### Con la información
**a.** Responde estas preguntas sobre el texto de los compounds de expatriados:
(i) ¿Qué dos lugares se nombran como aquellos cuya vida puede replicar el emigrante?
(ii) ¿Con qué ciudadanos se relaciona únicamente el emigrante en estas urbanizaciones?
(iii) ¿Qué dotaciones tiene a su disposición el rostro pálido?
**b.** Escribe la continuación del texto sobre los compounds de expatriados a partir de su última oración.

### Fragmento de texto
========================
Cordoba Oasis Villa Compound
Los célebres compounds
son los guetos en los que habitan los expatriados occidentales: urbanizaciones
cerradas, estancas y casi autosuficientes en las que el emigrante puede
replicar la vida que hacía en Brighton
o Massachussets sin la necesidad de participar
del frustrante modo de vida moro, y relacionarse únicamente con ciudadanos de
la misma dignidad euro-patricia. En ellos, el rostro pálido tiene a su disposición gimnasios, spas, discopubs,
pizzerías, centros comerciales y demás dotaciones de las que los americanos
consideran esenciales para la constitución de una comunidad bien avenida.
========================
### Datos
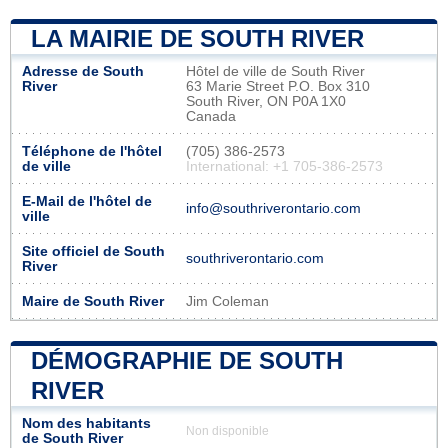
LA MAIRIE DE SOUTH RIVER
Adresse de South
Hôtel de ville de South River
River
63 Marie Street P.O. Box 310
South River, ON P0A 1X0
Canada
Téléphone de l'hôtel
(705) 386-2573
de ville
International: +1 705-386-2573
E-Mail de l'hôtel de
info@southriverontario.com
ville
Site officiel de South
southriverontario.com
River
Maire de South River
Jim Coleman
DÉMOGRAPHIE DE SOUTH
RIVER
Nom des habitants
Non disponible
de South River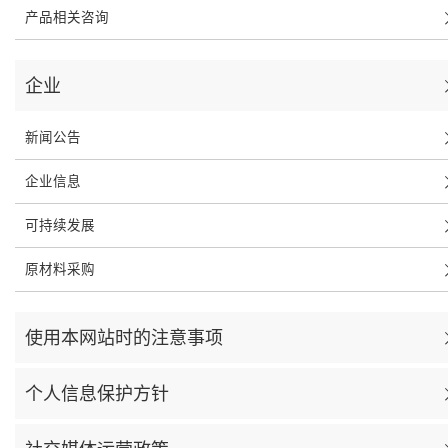
产品相关咨询
企业
新闻公告
企业信息
可持续发展
原材料采购
使用本网站时的注意事项
个人信息保护方针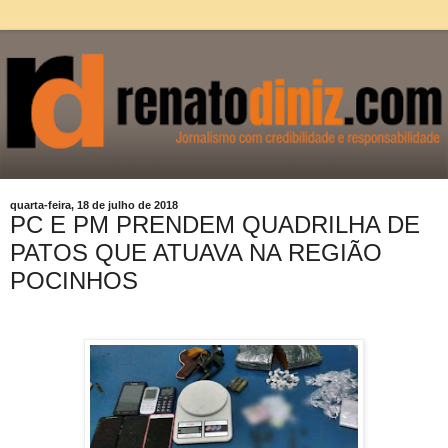
quarta-feira, 18 de julho de 2018
PC E PM PRENDEM QUADRILHA DE
PATOS QUE ATUAVA NA REGIÃO
POCINHOS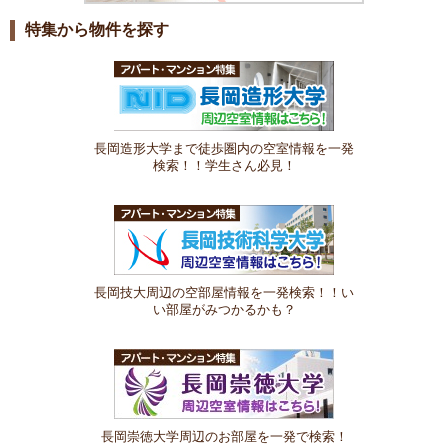
特集から物件を探す
長岡造形大学まで徒歩圏内の空室情報を一発
検索！！学生さん必見！
長岡技大周辺の空部屋情報を一発検索！！い
い部屋がみつかるかも？
長岡崇徳大学周辺のお部屋を一発で検索！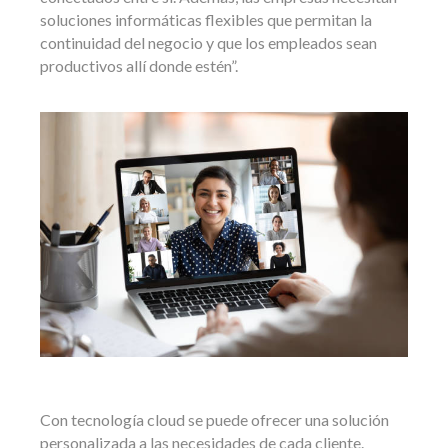
soluciones informáticas flexibles que permitan la
continuidad del negocio y que los empleados sean
productivos allí donde estén”.
Con tecnología cloud se puede ofrecer una solución
personalizada a las necesidades de cada cliente.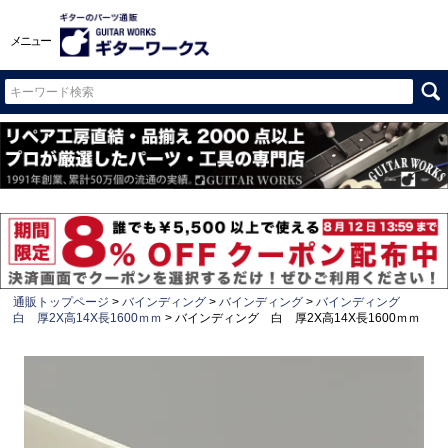
メニュー
通販トップページ
バインディング
バインディング
バインディング
白 厚2X高14X長1600ｍｍ
バインディング 白 厚2X高14X長1600ｍｍ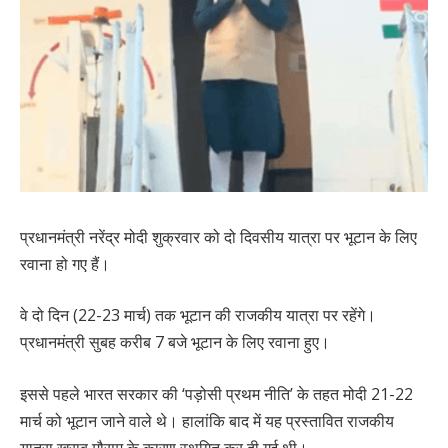
प्रधानमंत्री नरेंद्र मोदी शुक्रवार को दो दिवसीय यात्रा पर भूटान के लिए
रवाना हो गए हैं।
वे दो दिन (22-23 मार्च) तक भूटान की राजकीय यात्रा पर रहेंगे।
प्रधानमंत्री सुबह करीब 7 बजे भूटान के लिए रवाना हुए।
इससे पहले भारत सरकार की ‘पड़ोसी प्रथम नीति’ के तहत मोदी 21-22
मार्च को भूटान जाने वाले थे। हालांकि बाद में यह प्रस्तावित राजकीय
यात्रा खराब मौसम के कारण स्थगित कर दी गई थी।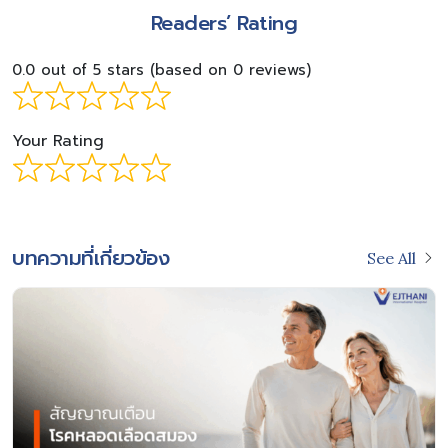
Readers’ Rating
0.0 out of 5 stars (based on 0 reviews)
Your Rating
บทความที่เกี่ยวข้อง
See All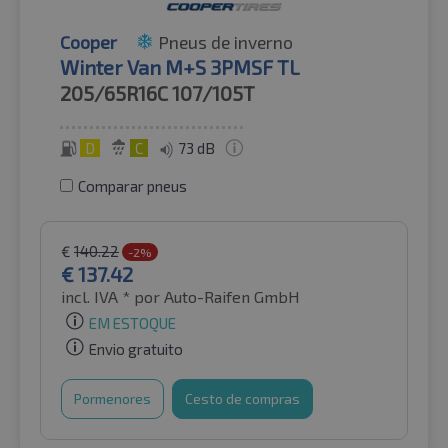
Cooper
Pneus de inverno
Winter Van M+S 3PMSF TL
205/65R16C
107/105T
D
C
73 dB
Comparar pneus
€
140.22
-2%
€
137.42
incl. IVA *
por Auto-Raifen GmbH
EM ESTOQUE
Envio gratuito
Pormenores
Cesto de compras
========================
### Respuestas del ejercicio
**a.**
(i) Brighton y Massachussets.
(ii) Con ciudadanos de la misma dignidad euro-patricia.
(iii) Gimnasios, spas, discopubs, pizzerías, centros comerciales y demás dotaciones que los americanos consideran esenciales para una comunidad bien avenida.

**b.**
Diseñados como coquetos village green
pintorescos a base de viviendas unifamiliares o chalets adosados, no escatiman
en pequeños prados, piscinas, zonas arboladas o incluso campos de golf
privados, pese a haber sido levantados en auténticos secarrales en los que
antiguamente el nativo pagaba a precio de oro cada gota de agua. Por supuesto, siempre en las inmediaciones de nudos de autopistas que permitan al ingeniero o economista de turno llegar al trabajo lo más rápida y confortablemente posible y sin cruzarse con demasiados moros. La
arquitectura es amable e incluso rústico-romántica, con fachadas porticadas y
atrezzo urbano de reminiscencias mozárabes: ya que estamos en morolandia,
disfracemos nuestro barrio con toques pintorescos de iconografía morisca,
buscando una especie de fusión entre “American
Beauty” y “Las mil y una noches” que recree el embrujo del desierto al gusto del
consumidor de los blueray de Disney.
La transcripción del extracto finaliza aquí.